Phagocytes are immune cells that play a critical role in both the early and late stages of immune responses. Their main role is to circulate and migrate through tissues to ingest and destroy both microbes and cellular debris. There are three main groups of phagocytes: monocytes and macrophages, granulocytes, and dendritic cells, all of which have a slightly different function in the body..
The two types of circulating phagocytes, neutrophils and monocytes, are blood cells that are recruited to sites of infection. They recognize and ingest microbes for intracellular killing. Neutrophils, also called polymorphonuclear leukocytes (PMNs), are the most abundant leukocytes in the blood, numbering 4000 to 10,000 per µL. The production of neutrophils is stimulated by cytokines which are known as colony-stimulating factors (CSFs). They are secreted by many cell types in response to infections. Neutrophils are the first cell type to respond to most infections, particularly bacterial and fungal infections. Neutrophils ingest microbes in the circulation, and they rapidly enter extravascular tissues at sites of infection, where they also phagocytose and destroy microbes. Neutrophils express receptors for products of complement activation and for antibodies that coat microbes. Neutrophils live for only a few hours in tissues. They are the early responders.
Neutropenia And Leukocytosis
Neutropenia is a condition in which the number of neutrophils in the bloodstream is decreased which affects the body’s ability to fight off infections. Symptoms of neutropenia are fever, skin abscesses, mouth sores, swollen gum, and skin infections.
The number of circulating neutrophils increases significantly due to infections, and more are recruited to tissues, partially in response to cues the bone marrow receives to produce and release more myeloid cells. The resulting transient increase in the number of circulating neutrophils, called leukocytosis, is used medically as an indication of infection.

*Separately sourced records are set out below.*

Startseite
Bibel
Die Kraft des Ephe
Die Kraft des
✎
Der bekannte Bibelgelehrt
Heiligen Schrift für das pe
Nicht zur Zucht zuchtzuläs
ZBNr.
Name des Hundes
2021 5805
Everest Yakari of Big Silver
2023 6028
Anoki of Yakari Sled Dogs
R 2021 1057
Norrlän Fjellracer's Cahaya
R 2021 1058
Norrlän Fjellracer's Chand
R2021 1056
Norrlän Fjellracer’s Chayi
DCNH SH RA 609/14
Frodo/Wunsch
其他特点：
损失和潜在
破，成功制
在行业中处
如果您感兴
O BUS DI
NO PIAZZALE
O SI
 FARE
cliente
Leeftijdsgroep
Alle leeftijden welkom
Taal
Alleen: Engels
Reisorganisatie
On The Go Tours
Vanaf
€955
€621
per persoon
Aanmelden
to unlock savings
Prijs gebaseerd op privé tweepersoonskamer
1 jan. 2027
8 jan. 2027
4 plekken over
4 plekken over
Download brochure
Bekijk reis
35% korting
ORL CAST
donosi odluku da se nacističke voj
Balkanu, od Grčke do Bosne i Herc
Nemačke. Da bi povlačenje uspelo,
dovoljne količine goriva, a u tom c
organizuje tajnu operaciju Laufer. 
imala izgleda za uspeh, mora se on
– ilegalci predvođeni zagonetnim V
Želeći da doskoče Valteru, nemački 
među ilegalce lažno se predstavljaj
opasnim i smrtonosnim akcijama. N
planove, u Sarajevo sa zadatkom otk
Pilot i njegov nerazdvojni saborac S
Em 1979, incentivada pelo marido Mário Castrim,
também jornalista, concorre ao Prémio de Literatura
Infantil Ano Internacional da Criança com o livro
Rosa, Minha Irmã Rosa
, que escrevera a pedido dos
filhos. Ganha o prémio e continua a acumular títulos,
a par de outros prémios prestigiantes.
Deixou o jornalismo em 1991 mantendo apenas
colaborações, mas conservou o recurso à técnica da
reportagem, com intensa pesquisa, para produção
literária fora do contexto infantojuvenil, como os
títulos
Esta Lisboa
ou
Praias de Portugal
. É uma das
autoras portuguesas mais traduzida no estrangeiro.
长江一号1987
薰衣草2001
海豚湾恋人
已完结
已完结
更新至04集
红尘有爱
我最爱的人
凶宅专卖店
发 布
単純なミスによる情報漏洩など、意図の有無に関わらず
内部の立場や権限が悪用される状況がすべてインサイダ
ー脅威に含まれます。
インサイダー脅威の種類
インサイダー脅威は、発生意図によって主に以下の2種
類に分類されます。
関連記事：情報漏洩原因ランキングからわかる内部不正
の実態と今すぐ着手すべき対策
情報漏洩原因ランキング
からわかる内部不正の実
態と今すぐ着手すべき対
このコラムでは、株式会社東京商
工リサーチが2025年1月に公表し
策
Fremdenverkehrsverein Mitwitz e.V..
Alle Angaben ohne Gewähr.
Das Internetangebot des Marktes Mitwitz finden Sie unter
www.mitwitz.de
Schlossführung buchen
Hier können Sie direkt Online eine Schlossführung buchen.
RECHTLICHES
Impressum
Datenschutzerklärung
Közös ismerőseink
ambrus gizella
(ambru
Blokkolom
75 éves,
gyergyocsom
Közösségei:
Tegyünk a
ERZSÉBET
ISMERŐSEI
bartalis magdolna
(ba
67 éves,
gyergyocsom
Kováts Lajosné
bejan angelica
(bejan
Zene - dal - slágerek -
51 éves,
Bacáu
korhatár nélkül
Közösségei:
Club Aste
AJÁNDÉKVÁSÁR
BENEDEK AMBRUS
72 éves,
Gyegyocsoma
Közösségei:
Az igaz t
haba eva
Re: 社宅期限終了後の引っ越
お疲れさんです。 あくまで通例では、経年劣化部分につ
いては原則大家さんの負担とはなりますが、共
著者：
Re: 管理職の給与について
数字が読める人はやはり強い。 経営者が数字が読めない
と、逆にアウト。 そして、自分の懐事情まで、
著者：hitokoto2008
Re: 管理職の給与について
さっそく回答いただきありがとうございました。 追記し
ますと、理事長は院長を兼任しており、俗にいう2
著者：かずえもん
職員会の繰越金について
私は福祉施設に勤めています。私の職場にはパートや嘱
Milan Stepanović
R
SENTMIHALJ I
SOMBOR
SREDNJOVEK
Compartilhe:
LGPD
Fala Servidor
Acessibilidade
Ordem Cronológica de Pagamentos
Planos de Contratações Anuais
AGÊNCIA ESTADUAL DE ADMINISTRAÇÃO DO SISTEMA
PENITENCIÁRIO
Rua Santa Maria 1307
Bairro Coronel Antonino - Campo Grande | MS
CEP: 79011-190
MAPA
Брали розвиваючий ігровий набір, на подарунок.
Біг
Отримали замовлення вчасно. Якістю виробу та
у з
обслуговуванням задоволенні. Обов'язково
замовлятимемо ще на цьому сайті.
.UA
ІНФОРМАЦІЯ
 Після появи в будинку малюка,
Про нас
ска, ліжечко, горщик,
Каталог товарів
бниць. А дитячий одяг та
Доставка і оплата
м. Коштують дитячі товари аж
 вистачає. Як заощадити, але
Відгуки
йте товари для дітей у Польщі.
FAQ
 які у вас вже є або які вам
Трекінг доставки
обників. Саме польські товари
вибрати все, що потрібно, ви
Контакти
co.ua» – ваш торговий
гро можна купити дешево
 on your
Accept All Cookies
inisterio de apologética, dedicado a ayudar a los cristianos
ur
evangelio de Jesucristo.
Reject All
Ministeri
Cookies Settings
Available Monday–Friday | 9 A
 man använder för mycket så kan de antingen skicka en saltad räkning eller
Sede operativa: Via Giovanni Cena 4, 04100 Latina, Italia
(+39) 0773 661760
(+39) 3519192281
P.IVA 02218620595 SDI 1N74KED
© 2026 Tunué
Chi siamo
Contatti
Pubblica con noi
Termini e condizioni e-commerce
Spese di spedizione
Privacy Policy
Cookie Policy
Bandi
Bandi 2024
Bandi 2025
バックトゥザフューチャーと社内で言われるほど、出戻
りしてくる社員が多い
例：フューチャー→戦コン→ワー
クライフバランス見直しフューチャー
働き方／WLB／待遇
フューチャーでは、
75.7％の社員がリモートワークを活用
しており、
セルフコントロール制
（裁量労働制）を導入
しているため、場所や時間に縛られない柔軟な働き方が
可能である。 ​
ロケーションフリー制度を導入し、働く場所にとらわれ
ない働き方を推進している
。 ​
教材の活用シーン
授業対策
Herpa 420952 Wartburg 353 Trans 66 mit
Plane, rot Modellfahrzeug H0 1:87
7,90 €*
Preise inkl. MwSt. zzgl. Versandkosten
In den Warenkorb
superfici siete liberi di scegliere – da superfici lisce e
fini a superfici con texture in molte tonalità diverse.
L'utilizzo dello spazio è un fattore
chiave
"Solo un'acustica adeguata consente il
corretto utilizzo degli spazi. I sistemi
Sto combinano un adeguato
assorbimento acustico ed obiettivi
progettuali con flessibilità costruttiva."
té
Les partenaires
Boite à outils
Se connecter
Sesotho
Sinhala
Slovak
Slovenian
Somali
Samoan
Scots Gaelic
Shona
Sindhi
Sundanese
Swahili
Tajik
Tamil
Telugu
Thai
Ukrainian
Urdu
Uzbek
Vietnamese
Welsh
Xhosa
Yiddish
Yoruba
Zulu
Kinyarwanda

They also ingest microbes in the blood and in tissues. During inflammatory reactions, monocytes enter extravascular tissues and differentiate into cells called macrophages. Unlike neutrophils, they survive in these sites for long periods. Blood monocytes and tissue macrophages are two stages of the same cell lineage (mono nuclear phagocyte system). Macrophages are also found in all connective tissues and organs of the body.
Macrophages serve several important roles in host defense: they produce cytokines that induce and regulate inflammation. They ingest and destroy microbes, and they clear dead tissues and initiate the process of tissue repair. Pattern recognition receptors, including TLRs and NLRs, recognize products of microbes and damaged cells and activate the macrophages. Phagocytosis is mediated by cell surface receptors, Some of these phagocytic receptors activate the microbial killing functions of macrophages.
Macrophages may be activated by two different pathways.
⦁ Classical macrophage activation
⦁ Alternative macrophage activation
Classical macrophage activation:
It is induced by innate immune signals, such as from TLRs, and by the cytokine IFN-γ, which may be produced in both innate and adaptive immune responses. Classically activated macrophages, also called M1, are involved in destroying microbes and in triggering inflammation.
Alternative macrophage activation:
It occurs in the absence of strong TLR signals and is induced by the cytokines IL-4 and IL-13; these macrophages, called M2, appear to be more important for tissue repair and to terminate inflammation.